Green likely to command top rupee, but IPL’s new cap stops bids at INR 18 crore

Cameron Green’s name is again doing the rounds ahead of the 16 December mini-auction, and this time both Kolkata Knight Riders and Chennai Super Kings appear ready to spend whatever it takes. Well, almost whatever. A rule brought in last year means any overseas player – Green included – cannot pocket more than INR 18 crore, no matter how high the paddle is raised.

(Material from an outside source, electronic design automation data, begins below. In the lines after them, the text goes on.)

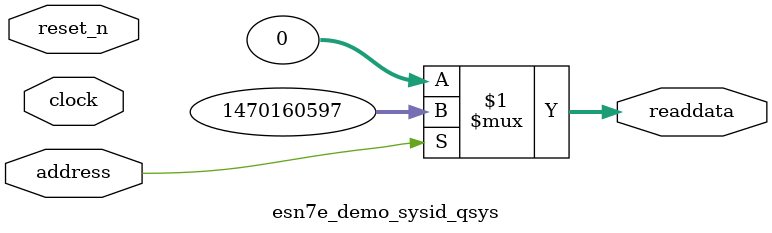
<source format=v>

`timescale 1ns / 1ps
// synthesis translate_on

// turn off superfluous verilog processor warnings 
// altera message_level Level1 
// altera message_off 10034 10035 10036 10037 10230 10240 10030 

module esn7e_demo_sysid_qsys (
               // inputs:
                address,
                clock,
                reset_n,

               // outputs:
                readdata
             )
;

  output  [ 31: 0] readdata;
  input            address;
  input            clock;
  input            reset_n;

  wire    [ 31: 0] readdata;
  //control_slave, which is an e_avalon_slave
  assign readdata = address ? 1470160597 : 0;

endmodule




</source>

To put that in context, Knight Riders walk in with the biggest purse, INR 64.3 crore, while Super Kings have INR 43.4 crore. Both sides released a clutch of senior pros last month and have an obvious gap for a pace-bowling all-rounder who bats in the top order. “He fits nicely into what we’re after,” one senior KKR analyst said on condition of anonymity. “Runs up front, overs in the powerplay – that’s a rare package.” CSK officials have been just as plain in private, though none has gone on the record.

Green, now 26, was bought by Mumbai Indians for INR 17.5 crore in 2023, traded to Royal Challengers Bengaluru for the same sum the following winter, and has since produced 707 runs at a strike-rate a shade over 153 in two seasons. The Australian has listed himself at the maximum base price of INR 2 crore again and, if the old pattern holds, bidding should rattle through that figure in seconds.

Record sums are nothing new at the mini-auction. Last December KKR paid INR 24.75 crore for Mitchell Starc moments after Sunrisers Hyderabad splashed INR 20.5 crore on Pat Cummins. The year before, Punjab Kings had gone to 18.5 crore for Sam Curran. Those deals nudged the league to act. “Any overseas player’s auction fee at small auction will be lower than the highest retention price [of INR 18 crore] and the highest auction price at the big auction. In case the highest auction price at the big auction is INR 20 crore, then INR 18 crore will be the cap. If the highest auction price at big auction is INR 16 crore, then the cap will be INR 16 crore,” the league wrote to franchises last year.

The process will look the same on the auction floor. Bidding carries on until the last hand drops, the full figure dents the buyer’s purse, and anything above the cap heads elsewhere. “The incremental amount over INR 16 or 18 crore, as the case may be, will be deposited with BCCI. The incremental amount deposited with BCCI will be utilised towards players’ welfare,” the same note explained.

Indian players are exempt; if, say, Harshal Patel or Shardul Thakur sparks a bidding war, they receive every rupee. Several team officials reckon that caveat could make the home talent pool even pricier. “There’s no ceiling on the local boys, so don’t be shocked if a domestic quick clears 12 or 13 crore,” a veteran auction consultant said.

In total 77 slots are available, 31 for overseas cricketers. Sixteen capped Indians sit in the long-list that franchises are busy trimming. A handful of them – left-armers, as ever – are expected to fetch seven-figure sums.

Green remains the headline act, though. He offers pace, bounce and clean hitting, is 26, and has a body that, so far, stands up to short-format workloads. The one thing he cannot do is break the INR 20-crore barrier Starc smashed last year. Rules are rules, even in the IPL.